In Nigeria, research has shown that about 4.2 million adults above the age of 40 years have moderate to severe visual impairment or blindness. In other words, four out of every 100 adults over 40 have moderate or severe visual impairment in Nigeria.
The chairperson, Nigerian Optometric Association, Lagos state Chapter, Dr. Gloria Okoekhian said major causes of avoidable blindness stem from the lack of access to effective ophthalmic services, such as cataract surgery, the screening for, and treatment of, diabetic retinopathy, or retinopathy of prematurity.
Meanwhile, eight out of 10 causes of blindness are avoidable, if only people pay close attention to their eyes and do the needful by going to check their eyes, she averred.
To prevent avoidable blindness, the chairperson advised regular eye checks, as early detection is key to preventing avoidable blindness, adding that a balance diet like in-take of plenty of fruits and vegetables (green leafy vegetables) fish rich in omega 3 fatty acids and proteins, can help to prevent blindness.
„Engage in regular exercise.
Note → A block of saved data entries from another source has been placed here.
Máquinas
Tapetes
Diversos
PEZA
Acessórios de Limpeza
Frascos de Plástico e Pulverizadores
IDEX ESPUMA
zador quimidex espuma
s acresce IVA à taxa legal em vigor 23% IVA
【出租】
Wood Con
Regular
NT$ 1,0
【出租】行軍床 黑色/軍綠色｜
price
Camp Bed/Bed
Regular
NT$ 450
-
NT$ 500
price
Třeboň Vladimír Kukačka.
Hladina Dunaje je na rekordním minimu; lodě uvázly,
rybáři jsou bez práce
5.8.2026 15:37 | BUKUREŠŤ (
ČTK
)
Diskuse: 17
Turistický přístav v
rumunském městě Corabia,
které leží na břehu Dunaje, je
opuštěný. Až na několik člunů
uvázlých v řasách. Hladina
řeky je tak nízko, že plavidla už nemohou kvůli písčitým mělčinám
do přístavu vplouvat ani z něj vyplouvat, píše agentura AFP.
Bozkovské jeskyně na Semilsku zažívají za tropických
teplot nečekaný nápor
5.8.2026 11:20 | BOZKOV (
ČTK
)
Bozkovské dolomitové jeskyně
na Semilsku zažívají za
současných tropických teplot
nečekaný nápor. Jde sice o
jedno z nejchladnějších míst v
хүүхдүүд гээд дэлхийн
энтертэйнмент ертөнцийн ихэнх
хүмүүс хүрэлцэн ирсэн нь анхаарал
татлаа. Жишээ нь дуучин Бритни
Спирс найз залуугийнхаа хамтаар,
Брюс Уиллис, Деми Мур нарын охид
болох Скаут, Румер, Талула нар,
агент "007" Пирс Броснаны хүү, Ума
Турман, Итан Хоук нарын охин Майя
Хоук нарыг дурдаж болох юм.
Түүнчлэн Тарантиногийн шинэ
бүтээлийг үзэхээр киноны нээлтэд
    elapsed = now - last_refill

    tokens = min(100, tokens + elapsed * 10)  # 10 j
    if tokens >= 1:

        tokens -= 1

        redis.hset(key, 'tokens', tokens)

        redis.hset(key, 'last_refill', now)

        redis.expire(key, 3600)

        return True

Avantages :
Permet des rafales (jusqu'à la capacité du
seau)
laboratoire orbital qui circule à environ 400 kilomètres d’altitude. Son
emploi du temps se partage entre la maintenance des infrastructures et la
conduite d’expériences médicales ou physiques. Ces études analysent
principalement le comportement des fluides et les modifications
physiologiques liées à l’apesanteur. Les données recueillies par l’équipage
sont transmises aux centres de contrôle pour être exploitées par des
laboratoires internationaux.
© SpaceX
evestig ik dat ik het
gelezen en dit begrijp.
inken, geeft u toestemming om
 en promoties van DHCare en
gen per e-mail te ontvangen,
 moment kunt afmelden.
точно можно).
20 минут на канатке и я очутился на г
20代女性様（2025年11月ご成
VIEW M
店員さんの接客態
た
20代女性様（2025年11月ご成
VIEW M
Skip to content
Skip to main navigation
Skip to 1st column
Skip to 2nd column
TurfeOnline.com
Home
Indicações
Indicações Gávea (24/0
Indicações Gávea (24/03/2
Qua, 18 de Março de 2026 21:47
This may prevent or help to control diabetes, high blood pressure or high cholesterol and a host of other diseases of the body that can cause serious eye problems. Also, being overweight or obese increases your risk of developing diabetes which invariably poses a risk to developing serious eye problems,“ Okoekhian revealed.
Other good eye health care practices according to her include, avoid playing with sharp objects, avoid instilling injurious substance into the eyes, avoid smoking, exercising regularly, visiting only certified ophthalmic eye hospital if you have eye complaints, wear only prescribed glasses from an eye care provider and checking and controlling blood sugar and blood pressure levels.
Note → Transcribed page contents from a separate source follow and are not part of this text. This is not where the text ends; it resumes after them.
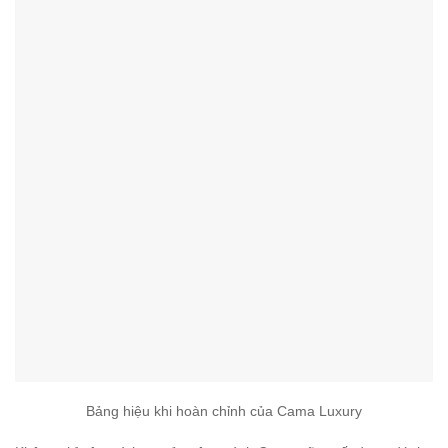
Bảng hiệu khi hoàn chỉnh của Cama Luxury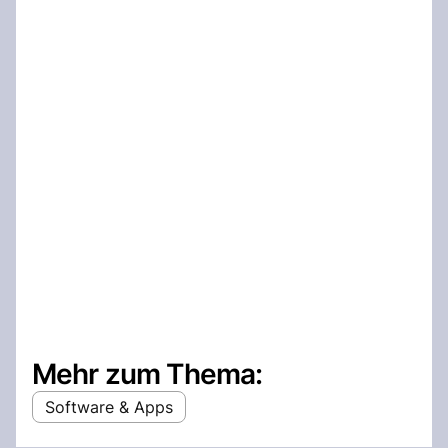
Mehr zum Thema:
Software & Apps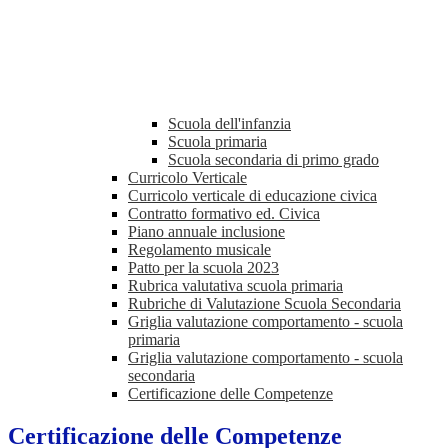
Scuola dell'infanzia
Scuola primaria
Scuola secondaria di primo grado
Curricolo Verticale
Curricolo verticale di educazione civica
Contratto formativo ed. Civica
Piano annuale inclusione
Regolamento musicale
Patto per la scuola 2023
Rubrica valutativa scuola primaria
Rubriche di Valutazione Scuola Secondaria
Griglia valutazione comportamento - scuola
primaria
Griglia valutazione comportamento - scuola
secondaria
Certificazione delle Competenze
Certificazione delle Competenze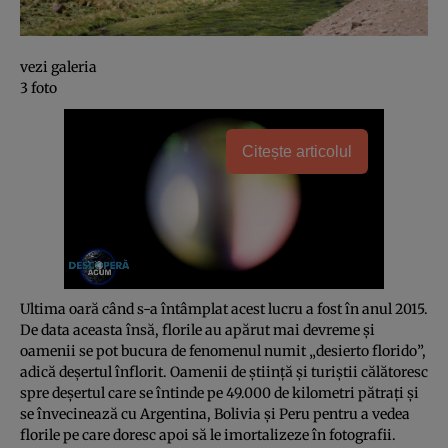
vezi galeria
3 foto
Citește articolul
Ultima oară când s-a întâmplat acest lucru a fost în anul 2015.
De data aceasta însă, florile au apărut mai devreme şi
oamenii se pot bucura de fenomenul numit „desierto florido”,
adică deşertul înflorit. Oamenii de ştiinţă şi turiştii călătoresc
spre deşertul care se întinde pe 49.000 de kilometri pătraţi şi
se învecinează cu Argentina, Bolivia şi Peru pentru a vedea
florile pe care doresc apoi să le imortalizeze în fotografii.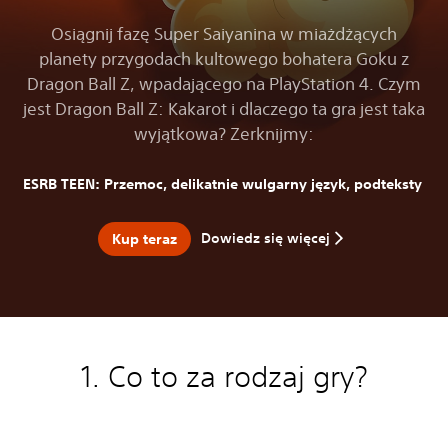
Osiągnij fazę Super Saiyanina w miażdżących
planety przygodach kultowego bohatera Goku z
Dragon Ball Z, wpadającego na PlayStation 4. Czym
jest Dragon Ball Z: Kakarot i dlaczego ta gra jest taka
wyjątkowa? Zerknijmy:
ESRB TEEN: Przemoc, delikatnie wulgarny język, podteksty
Dowiedz się więcej
Kup teraz
1. Co to za rodzaj gry?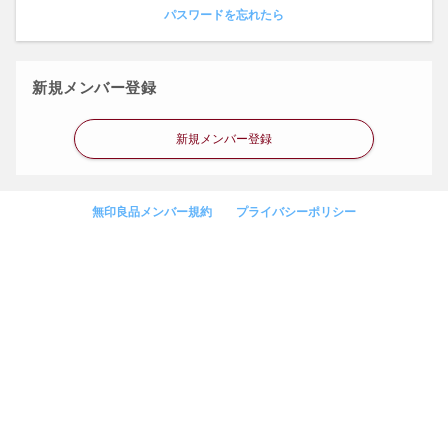
パスワードを忘れたら
新規メンバー登録
新規メンバー登録
無印良品メンバー規約
プライバシーポリシー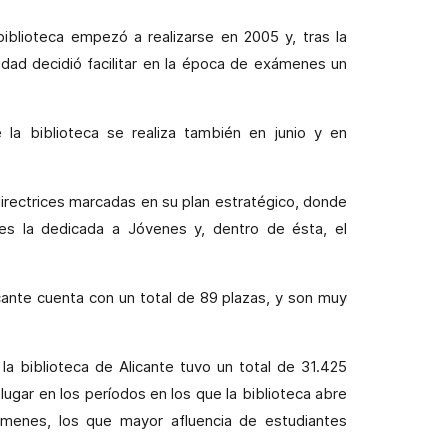
biblioteca empezó a realizarse en 2005 y, tras la
idad decidió facilitar en la época de exámenes un
e la biblioteca se realiza también en junio y en
irectrices marcadas en su plan estratégico, donde
s es la dedicada a Jóvenes y, dentro de ésta, el
cante cuenta con un total de 89 plazas, y son muy
a biblioteca de Alicante tuvo un total de 31.425
lugar en los períodos en los que la biblioteca abre
menes, los que mayor afluencia de estudiantes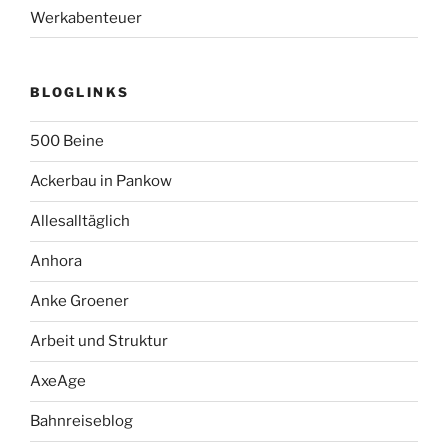
Werkabenteuer
BLOGLINKS
500 Beine
Ackerbau in Pankow
Allesalltäglich
Anhora
Anke Groener
Arbeit und Struktur
AxeAge
Bahnreiseblog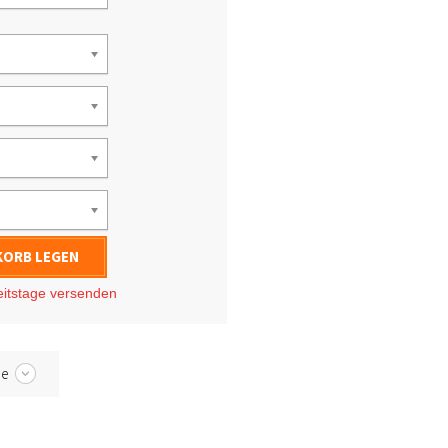
KORB LEGEN
eitstage
versenden
be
To improve access to quality eye care services in Nigeria, Okoekhian suggested training and retraining of Optometrists, especially at the grassroots. „A lot still needs to be done from training to employment, thus we call on the government to create or establish more primary healthcare centers and employ more Optometrists that can take eye care to the grassroots,“ she added.
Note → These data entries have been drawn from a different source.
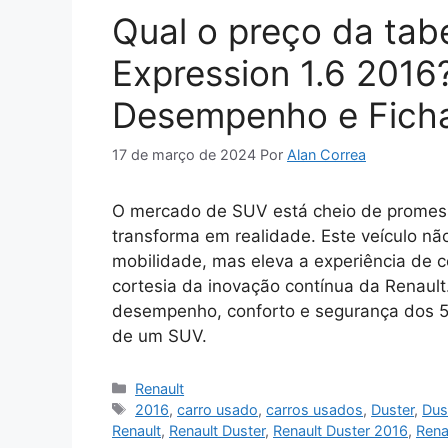
Qual o preço da tab
Expression 1.6 2016
Desempenho e Ficha
17 de março de 2024
Por
Alan Correa
O mercado de SUV está cheio de promess
transforma em realidade. Este veículo n
mobilidade, mas eleva a experiência de c
cortesia da inovação contínua da Renaul
desempenho, conforto e segurança dos 5
de um SUV.
Categorias
Renault
Tags
2016
,
carro usado
,
carros usados
,
Duster
,
Dus
Renault
,
Renault Duster
,
Renault Duster 2016
,
Rena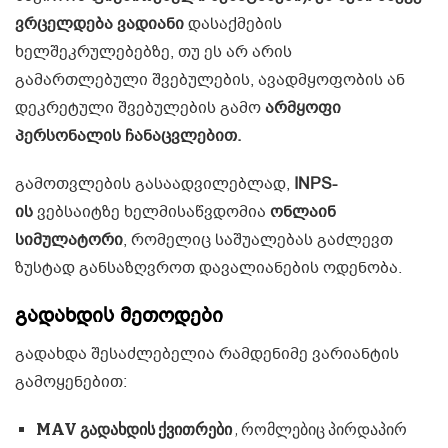
ვრცელდება ვადიანი
დასაქმების
ხელშეკრულებებზე, თუ ეს არ არის
გამართლებული შვებულების, ავადმყოფობის ან
დეკრეტული შვებულების გამო
არმყოფი
პერსონალის ჩანაცვლებით.
გამოთვლების გასაადვილებლად,
INPS-
ის
ვებსაიტზე ხელმისაწვდომია
ონლაინ
სიმულატორი
, რომელიც საშუალებას გაძლევთ
ზუსტად განსაზღვროთ დავალიანების ოდენობა.
გადახდის მეთოდები
გადახდა შესაძლებელია რამდენიმე ვარიანტის
გამოყენებით:
MAV გადახდის ქვითრები
, რომლებიც პირდაპირ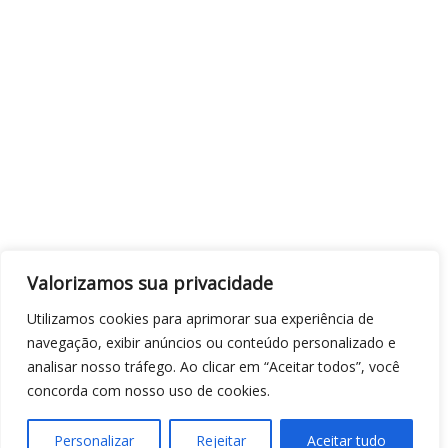
Valorizamos sua privacidade
Utilizamos cookies para aprimorar sua experiência de
navegação, exibir anúncios ou conteúdo personalizado e
analisar nosso tráfego. Ao clicar em “Aceitar todos”, você
concorda com nosso uso de cookies.
Personalizar
Rejeitar
Aceitar tudo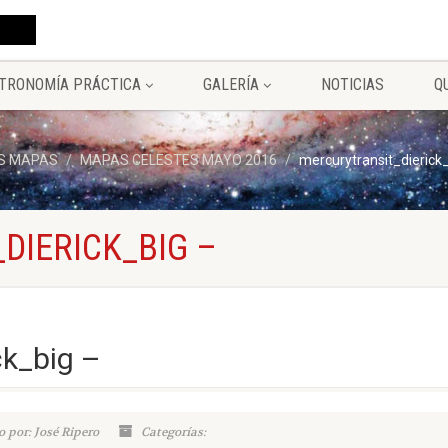
TRONOMÍA PRÁCTICA
GALERÍA
NOTICIAS
Q
S MAPAS
MAPAS CELESTES MAYO 2016
mercurytransit_dierick
DIERICK_BIG –
ck_big –
 por: José Ripero
Categorías:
We also call on the government and policies makers to allocate more funds to eye care to make it more accessible, available and affordable to the populace,“ Okoekhian averred.
Blindness can be prevented or avoided with proper care, the chairperson of Nigerian Optometrists Association, said, while urging Nigerians to make a pledge today to care for their eyes. „Do not let God’s gift of sight go to waste. „Put your vision first. Love your eyes; save lives,“ she said.